#### [Texte fourni]
Jennifer Kent réalise avec Mister Babadook son premier film. Primé au festival de Gérardmer, les retours s'avéraient déjà assez élogieux. The Babadook joue sur plusieurs registres et peut être considéré comme un film hybride à la frontière entre l’horreur et le fantastique sous fond de drame familial. L’histoire commence avec la découverte d’un livre maléfique par une mère et son fils qui va semer la zizanie au sein du duo déjà éprouvé par la perte de la figure paternelle.
Les personnages principaux soit Amélia la mère et Samuel son fils se cherchent tout au long du récit, se titillant, s’invectivant dans le but de rechercher l’attention de l’autre. Samuel, par son côté turbulent, hyperactif qui est en fait l’expression d’un mal-être. Mal être qui trouve sa source chez la mère, surprenante Essie Davis, dont les sentiments à l’égard de son fils oscillent entre amour et haine. Amélia cherche à aimer son fils mais le tient pour responsable de la mort du père, parti emmener sa femme enceinte à l’hôpital lorsqu’il fut touché par l’horreur d’un carambolage inopiné. La figure matriarcale est ici mise, à mal passant de la figure protectrice et bienveillante à une mère hostile et malavisée.
Le film s’opère à partir d’un unique point de vue : celui d’Amélia. Cette mère va cristalliser sa frustration, issue d’un sentiment d’asphyxie par un quotidien qui l’étouffe et par la dureté de la tâche d’élever seule son fils, sur les errements scolaires et sociaux de celui-ci devenant de plus en plus dur avec lui.
Les images violentes mais tellement réalistes entrevues sur le poste de télévision couplées au fait qu’elle se voit dans la télévision sur le lieu d’une scène de crime la pousse à l’acte. L’envie est présente et pressante, l’acte tellement proche. La folie va alors s’emparer d’elle et du meurtre de son animal de compagnie à celui de son propre enfant, la limite à franchir pour cette mère qui vit accablée par la perte de son mari sera infime.

#### [Consignes]
Poursuivez la critique de Mister Babadook en reprenant immédiatement après sa dernière phrase. Les enregistrements constituent un matériau indépendant de la critique de Mister Babadook.

#### [Données à examiner]
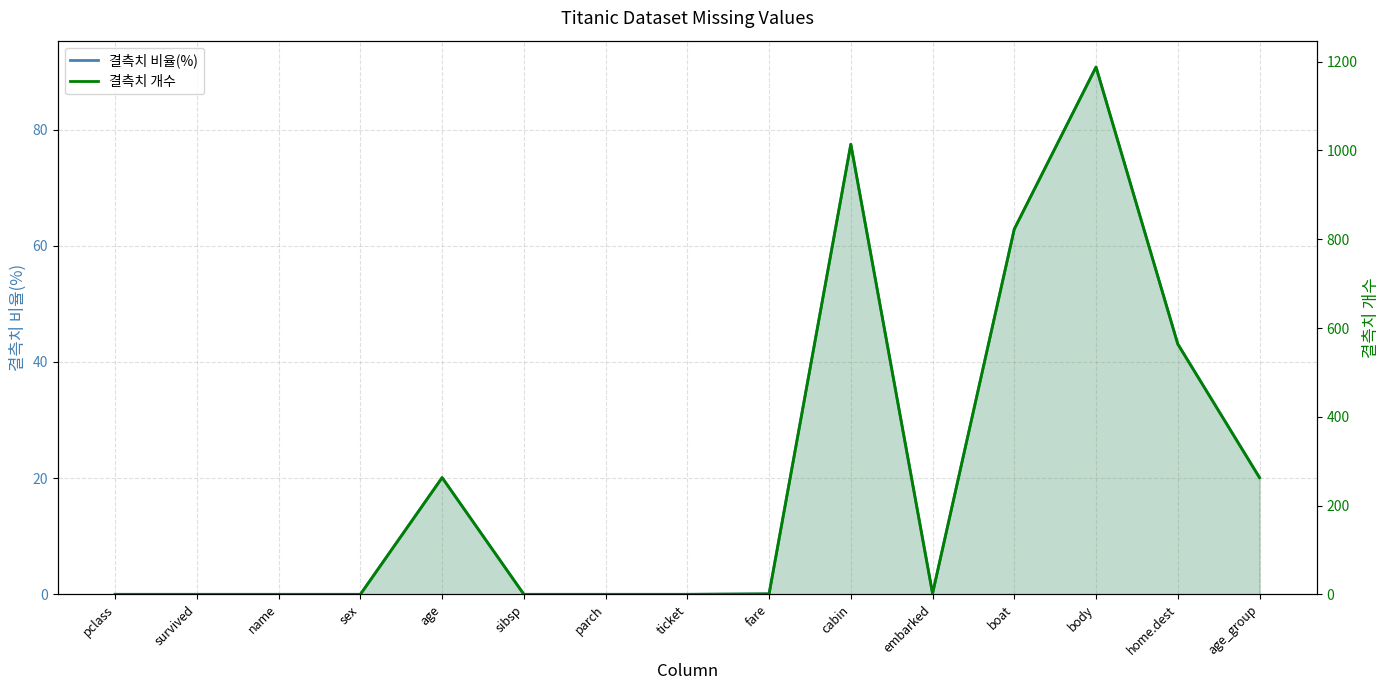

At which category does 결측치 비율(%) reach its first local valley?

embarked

* * *

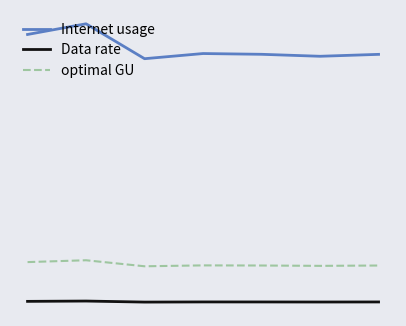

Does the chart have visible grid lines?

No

#### [Réponse attendue]
Isolés de tous et en même temps si proches des personnes qui l’entourent, cette famille monoparentale se retrouve oppressée dans son quotidien et ne peut trouver du réconfort. Elle se détache petit à petit de ses proches : délaissant tour à tour son voisinage et sa famille, se renfermant sur elle au risque de laisser le Babadook se rapprocher d’elle. La solitude faisant naitre de noires idées, Amélia tourmentée et s’approchant de plus en plus de la dépression, favorisera la matérialisation de ses tourments par ce démon.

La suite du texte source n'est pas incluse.